Water wars

More than oil, feedstock, raw material, religion, ideology, nationalism. Wars, gradually, aim at the control of the most precious resource: water.

It’s known that civilizations developed along waterways, needed for basic survival. And even after centuries of technological progress, not everyone was able to invest in expensive systems which desalt seawater – like the Emirates – or purify sewage, solving water shortage.

A technologically innovative country like Israel keeps occupying the Golan Heights because of the sources of the river Jordan. Safety and defense were a good argumentation years and years ago, when a mountain was a privileged point of view. Now the naked eye can do very little against satellites & co., so the heights are useful “only” for water supply.

Water wars go beyond progress or good old fashion conquers for gold and riches. Water is the driving force of current conflicts and those of the last 50 years.

The Iraqi army patrols the dam of Mosul. This is one of the water wars, although oil and ideologies take more media attention

The Middle East, incredibly, is one of the many war scenes. In Iraq, the Mosul dam has a central role for the economy and the reconstruction of the country. All the other interests come after that, whether it’s politics, religions, resistance against the Islamic State. In Syria, drought is a factor that increases tension and endangers any peace treaty. Plus, it forces to find a single representative who can negotiate water supplies with the Turkish neighbors.

Not far from Tigris and Euphrates, the river Nile is in the middle of a controversy. Ethiopia and Egypt argue for constructions like the Grand Renassaince dam, along the Blue Nile. South of there, Kenya complains for the effects of the Gibe III dam, that lowered the level of the lake Turkana and intensified tensions among the local populations.

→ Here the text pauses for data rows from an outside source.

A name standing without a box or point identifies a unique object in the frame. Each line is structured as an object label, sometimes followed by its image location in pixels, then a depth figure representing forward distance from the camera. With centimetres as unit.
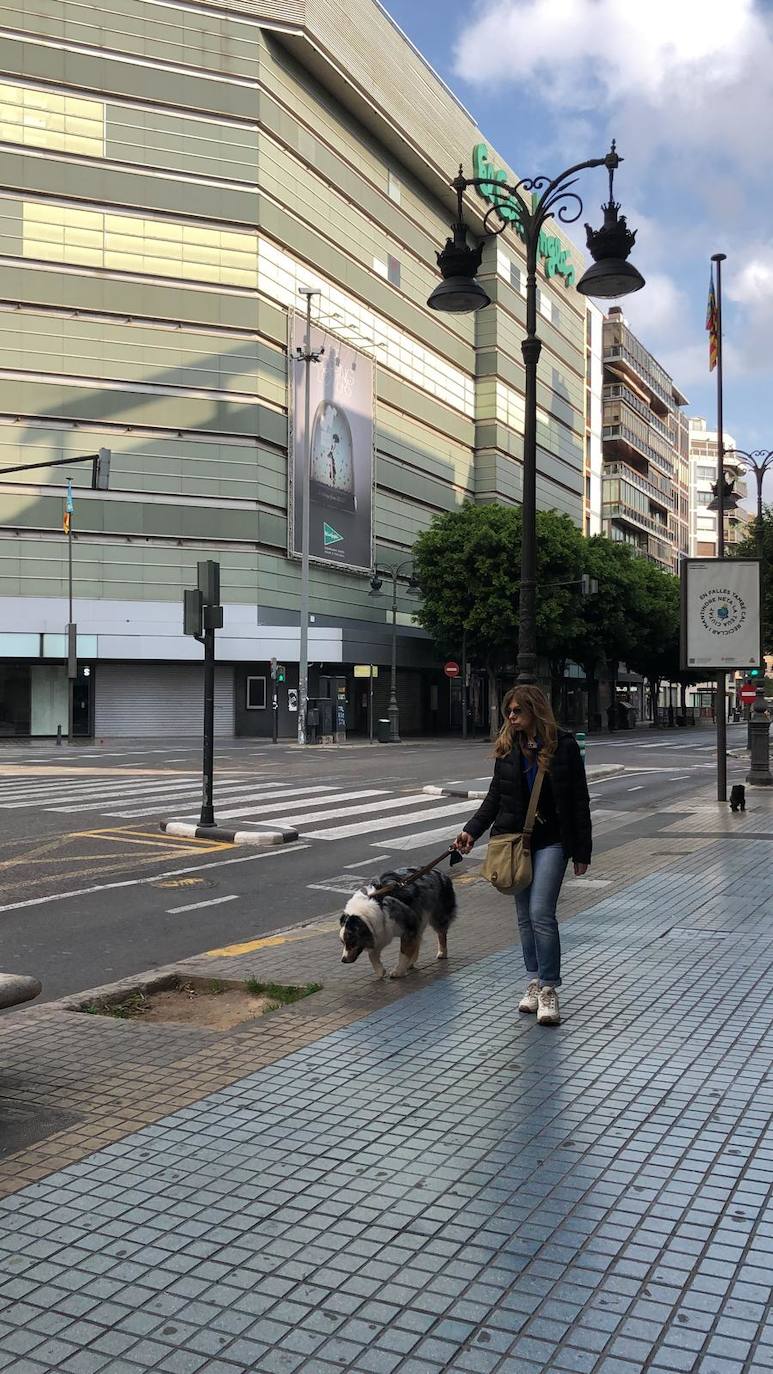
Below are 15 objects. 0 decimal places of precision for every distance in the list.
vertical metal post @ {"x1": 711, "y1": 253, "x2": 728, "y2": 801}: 1817
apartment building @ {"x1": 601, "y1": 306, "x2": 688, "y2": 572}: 9338
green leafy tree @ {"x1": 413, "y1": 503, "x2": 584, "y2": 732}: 4784
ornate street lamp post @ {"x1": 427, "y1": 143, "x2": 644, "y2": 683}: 1226
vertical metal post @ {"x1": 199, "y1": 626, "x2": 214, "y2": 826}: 1461
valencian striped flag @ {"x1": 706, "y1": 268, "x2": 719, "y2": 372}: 2177
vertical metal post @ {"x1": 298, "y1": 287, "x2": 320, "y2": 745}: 4116
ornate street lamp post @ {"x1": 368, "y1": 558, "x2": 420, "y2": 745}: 4641
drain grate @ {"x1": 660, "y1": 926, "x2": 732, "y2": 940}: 811
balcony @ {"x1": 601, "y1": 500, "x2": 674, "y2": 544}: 9381
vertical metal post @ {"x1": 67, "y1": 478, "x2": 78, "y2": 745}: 3768
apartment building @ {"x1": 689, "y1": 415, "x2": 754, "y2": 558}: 12925
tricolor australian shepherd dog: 655
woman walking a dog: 600
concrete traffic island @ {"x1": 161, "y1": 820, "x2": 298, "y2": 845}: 1393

India and Pakistan never were best friends. In addition to religious rivalry, the two countries compete for Kashmir, not for the fine wool, but for the tributaries of the Indus which flow in the region. India shares 54 more waterways with the other neighbor, Bangladesh. This one, fears to be excluded from the management of the river Teesta, on which the inhabitants rely.

Going to the far east, years after the Vietnam war, the Mekong is involved in frictions. Its water is needed to irrigate the paddy fields, the base of local economies. The fragile balance is endangered by the dams that deflect its flow and the only solution it’s cooperation among the countries sodden by the river.

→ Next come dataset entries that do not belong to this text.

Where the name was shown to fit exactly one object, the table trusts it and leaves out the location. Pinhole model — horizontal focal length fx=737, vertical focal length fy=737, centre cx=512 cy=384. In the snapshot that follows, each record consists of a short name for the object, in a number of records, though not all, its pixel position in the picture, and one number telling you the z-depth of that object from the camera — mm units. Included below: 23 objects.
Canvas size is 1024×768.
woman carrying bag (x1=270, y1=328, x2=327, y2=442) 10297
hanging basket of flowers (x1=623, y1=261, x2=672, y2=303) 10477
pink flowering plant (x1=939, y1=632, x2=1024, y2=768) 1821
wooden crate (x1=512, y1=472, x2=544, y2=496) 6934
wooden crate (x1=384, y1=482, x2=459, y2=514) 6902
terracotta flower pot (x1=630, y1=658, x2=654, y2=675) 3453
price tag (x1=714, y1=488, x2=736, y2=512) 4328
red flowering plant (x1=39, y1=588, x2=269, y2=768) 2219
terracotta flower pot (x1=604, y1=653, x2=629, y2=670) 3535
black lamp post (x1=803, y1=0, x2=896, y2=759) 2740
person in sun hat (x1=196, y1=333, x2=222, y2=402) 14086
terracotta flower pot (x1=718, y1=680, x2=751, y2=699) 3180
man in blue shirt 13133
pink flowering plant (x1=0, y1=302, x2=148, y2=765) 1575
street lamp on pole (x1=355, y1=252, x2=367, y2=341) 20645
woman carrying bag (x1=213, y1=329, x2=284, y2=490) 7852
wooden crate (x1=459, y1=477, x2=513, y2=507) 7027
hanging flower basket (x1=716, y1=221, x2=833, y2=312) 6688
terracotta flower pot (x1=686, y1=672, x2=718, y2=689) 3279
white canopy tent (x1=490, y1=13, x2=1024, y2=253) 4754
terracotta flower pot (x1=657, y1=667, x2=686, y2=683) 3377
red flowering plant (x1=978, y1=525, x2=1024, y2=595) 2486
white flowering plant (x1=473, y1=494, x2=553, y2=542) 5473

Those are just some examples, but diplomacy creaks worldwide. There are demonstrations in South America (Chile and Bolivia) against privatizations; commercial interests on Colorado, between United States and Mexico; on Syr Daya, tributary of the Aral lake, in central Asia; on the dams along Danube between Slovakia and Hungary.

Ismail Serageldin, considered a “prophet” of water wars, even if he talked about an already ongoing situation

Another aspect to consider, apparently collateral, is pollution, which impoverish the quality of groundwater and contributes to climate change. We can’t ignore that when we talk about migrations or when so called politicians hide behind trivial slogans and suggest to help them in their countries while they act in the opposite way or endorse other kind of behaviors.

Without disturbing Nostradamus or post-apocalyptic prophecies, back in 1995 Ismail Serageldin, at that time vice president of the World Bank, was able to read an ongoing situation before many others. He said that water would have become the new oil as an excuse to wage wars. It’s not consolatory, but at least is a step forward in the priorities list.